Study questions =>
1. In the CRS-check notebook:
(a) What value does search_cursor assign to "limit" in the search payload?
(b) What is the default value of start_prob in find_best_match?
(c) What string is osdu_env set to?
2. Carry on the CRS-check notebook from where it stops.

Exercise text =>
=-=-=
## Check CRS's from SDB in OSDU

Simple QC notebook to check which CRS's found in SDB can be found in OSDU.

In [None]:
"""Uncomment if running in Azure ML"""
# import sys
# sys.path.append(r'/mnt/batch/tasks/shared/LS_root/mounts/clusters/jopm/code/Users/JOPM/osdu_jopm_rottation')
# sys.path

In [1]:
import os
import re
from urllib.parse import urljoin
from fuzzywuzzy import fuzz
from libs.ladmark_service.landmark_client import LandmarkService
from libs.osdu_service.osdu_http_client import OsduHttpClient

# Adding .env file variables as environment variables
from dotenv import load_dotenv
load_dotenv()



True

### Additional Utilities

In [2]:
"""
OSDU search utilities.
"""

def search_cursor(osdu_client: OsduHttpClient, search_url_cursor, search_payload):
    results = []
    cursor = ""

    search_payload["limit"] = 1

    while True:
        search_payload["cursor"] = cursor
        source_data = osdu_client.osdu_client.post_returning_json(
            search_url_cursor, search_payload)
        if source_data["results"]:
            results.extend(source_data['results'])
        cursor = source_data.get('cursor')
        if cursor is None:
            break
    return results


"""
Search for CRS in OSDU utilities.
"""

def search_reference(osdu_client: OsduHttpClient, schema_kind, query_criteria, query_criteria_equals, returned_fields):
    
    osdu_base_url = osdu_client.env_variables["url"]
    search_url = urljoin(osdu_base_url, "api/search/v2/query")
    query = '{}:"\{}\"'.format(query_criteria, query_criteria_equals)

    payload = {
        "kind": schema_kind,
        "returnedFields": returned_fields,
        "limit": 1000,
        "query": query
    }

    resp = osdu_client.osdu_client.post_returning_json(
        search_url,
        payload,
    )
    return resp["results"]


def find_best_match(value, match_on, possible_options, start_prob=50):
    return_index = None
    highest_prob = start_prob
    
    if len(possible_options) == 0:
        return dict(), None
    else:
        for i in range(len(possible_options)):
            prob_cal = fuzz.ratio(possible_options[i].get("data").get(match_on), value)
            if prob_cal >= highest_prob:  # Check for a higher probability
                highest_prob = prob_cal
                return_index = i
                
        if return_index is not None:
            return possible_options[return_index], highest_prob
        else:
            return dict(), None
        
        
def process_crs_string(input_string) -> str:
    processed_string = re.findall(r'\b[A-Za-z]+\b', input_string)
    if isinstance(processed_string, list):
        if len(processed_string) != 0:
            return processed_string[0]
    return input_string
        
        
def remove_spaces(value):
    return re.sub(r'\s+', ' ', value)


def format_for_search(value):
    value = re.sub(r'\s+', ' ', value)
    value_list = value.split(" ")
    formated_string = "(" + " OR ".join(['"' + item + '"' for item in value_list]) + ")"
    return formated_string

In [36]:
last_run_date_time = "2023-07-26T09:10:16.945Z"
last_run_date_time = None
query_records_created_prior_latsrundate = True

osdu_env = "npequinor-dev"
=-=-=
Provided information =>
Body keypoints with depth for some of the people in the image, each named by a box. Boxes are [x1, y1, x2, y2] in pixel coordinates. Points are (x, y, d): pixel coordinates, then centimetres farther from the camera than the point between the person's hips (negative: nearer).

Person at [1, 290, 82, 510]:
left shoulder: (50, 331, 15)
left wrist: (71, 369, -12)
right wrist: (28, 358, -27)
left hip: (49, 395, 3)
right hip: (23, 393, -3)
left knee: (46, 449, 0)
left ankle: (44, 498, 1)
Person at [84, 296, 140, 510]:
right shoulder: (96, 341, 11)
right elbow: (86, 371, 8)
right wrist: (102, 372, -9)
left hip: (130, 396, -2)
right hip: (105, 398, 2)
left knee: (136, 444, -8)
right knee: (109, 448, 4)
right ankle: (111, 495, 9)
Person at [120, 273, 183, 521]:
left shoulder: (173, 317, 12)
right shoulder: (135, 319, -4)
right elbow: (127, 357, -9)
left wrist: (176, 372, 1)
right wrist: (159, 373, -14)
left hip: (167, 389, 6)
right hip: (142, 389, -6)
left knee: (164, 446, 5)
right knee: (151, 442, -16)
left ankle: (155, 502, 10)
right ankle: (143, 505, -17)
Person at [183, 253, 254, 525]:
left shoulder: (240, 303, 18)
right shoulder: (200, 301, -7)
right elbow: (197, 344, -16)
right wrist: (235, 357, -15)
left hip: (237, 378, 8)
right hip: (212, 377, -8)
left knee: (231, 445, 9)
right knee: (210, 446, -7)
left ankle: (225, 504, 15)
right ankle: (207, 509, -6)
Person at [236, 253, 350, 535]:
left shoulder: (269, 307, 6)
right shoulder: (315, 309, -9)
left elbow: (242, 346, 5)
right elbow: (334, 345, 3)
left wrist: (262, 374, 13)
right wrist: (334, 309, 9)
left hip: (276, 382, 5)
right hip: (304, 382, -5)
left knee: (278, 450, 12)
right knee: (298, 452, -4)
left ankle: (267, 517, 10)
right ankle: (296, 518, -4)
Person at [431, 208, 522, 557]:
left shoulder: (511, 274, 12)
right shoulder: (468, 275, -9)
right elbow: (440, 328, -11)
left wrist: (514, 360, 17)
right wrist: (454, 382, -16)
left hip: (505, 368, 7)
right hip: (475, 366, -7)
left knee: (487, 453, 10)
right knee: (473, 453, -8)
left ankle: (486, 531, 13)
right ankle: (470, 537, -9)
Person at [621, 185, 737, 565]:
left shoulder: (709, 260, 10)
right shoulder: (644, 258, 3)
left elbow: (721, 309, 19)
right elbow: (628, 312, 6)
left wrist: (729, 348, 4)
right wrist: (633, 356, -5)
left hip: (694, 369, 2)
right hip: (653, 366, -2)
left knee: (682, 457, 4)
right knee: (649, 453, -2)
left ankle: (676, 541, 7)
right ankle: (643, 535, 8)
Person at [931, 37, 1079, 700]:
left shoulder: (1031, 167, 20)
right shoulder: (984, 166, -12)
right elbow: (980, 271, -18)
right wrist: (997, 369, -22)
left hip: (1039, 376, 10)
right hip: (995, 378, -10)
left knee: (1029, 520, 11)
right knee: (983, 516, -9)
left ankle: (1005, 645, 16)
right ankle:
=-=-=
Answers by item =>
1.
(a) 1
(b) 50
(c) "npequinor-dev"

2.
source = "sdb"

entities = {
    "poststackcubegeometries": {
        "relativePath": "poststackcubegeometries",
        "filters_dict": None,
        "lastrundatetime": last_run_date_time,
        "expand_on": None,
        "id_key": "poststackCubeId",
        "mini_batch_size": 500,
        "return_cols": None
    }
}

#### 1. CRS's from post stack cube geometries

In [37]:
"""
Let's get all the poststack geametry cubes records.
Note: We loop by using the seismic surveys id's ONLY because the endpoint geometry cubes endpoint
fails for some reason when requesting all the geometry cubes all at one.
"""

source_records = []
with LandmarkService(
    os.environ[f"{source}_metadata_url"],
    os.environ[f"{source}_ds_security_url"],
    os.environ[f"{source}_refresh_token"]
    ) as landmark:
    
    # generator = landmark.get_records_by_batch_server_pagination(**entities.get("poststackcubegeometries"))
    # generator = landmark.get_records_by_mini_batch(**entities.get("poststackcubegeometries"))
    generator = landmark.get_records_by_batch_client_pagination(**entities.get("poststackcubegeometries"))
    
    try:
        while True:
            records = next(generator)
            source_records.extend(records)
            break                           # remove break statement to request all batches
    except StopIteration:
        pass




In [38]:
"""
Let's now check for the geometries to see what how many records have all m and z elements being == 0.0
"""

poststackCubeId = [cube["poststackCubeId"] for cube in source_records]
# m = cube_geometries[0]["geometry"].get("linestringzm")[0].get("m")
# z = cube_geometries[0]["geometry"].get("linestringzm")[0].get("z")

all_zeros_m = 0; all_zeros_z = 0
for cube_geom in source_records:
    try:
        m = cube_geom["geometry"].get("linestringzm")[0].get("m")
        z = cube_geom["geometry"].get("linestringzm")[0].get("z")
        
        if all (float(x) == 0.0 for x in m):
            all_zeros_m += 1
        if all (float(x) == 0.0 for x in z):
            all_zeros_z += 1
    except:
        continue

print(
    f"""
    Total records: {len(source_records)}
    Total unique records: {len(list(set(poststackCubeId)))}
    Records with all z values equal to zeros: {all_zeros_z}
    Records with all m values equal to zeros:: {all_zeros_m}
    """
)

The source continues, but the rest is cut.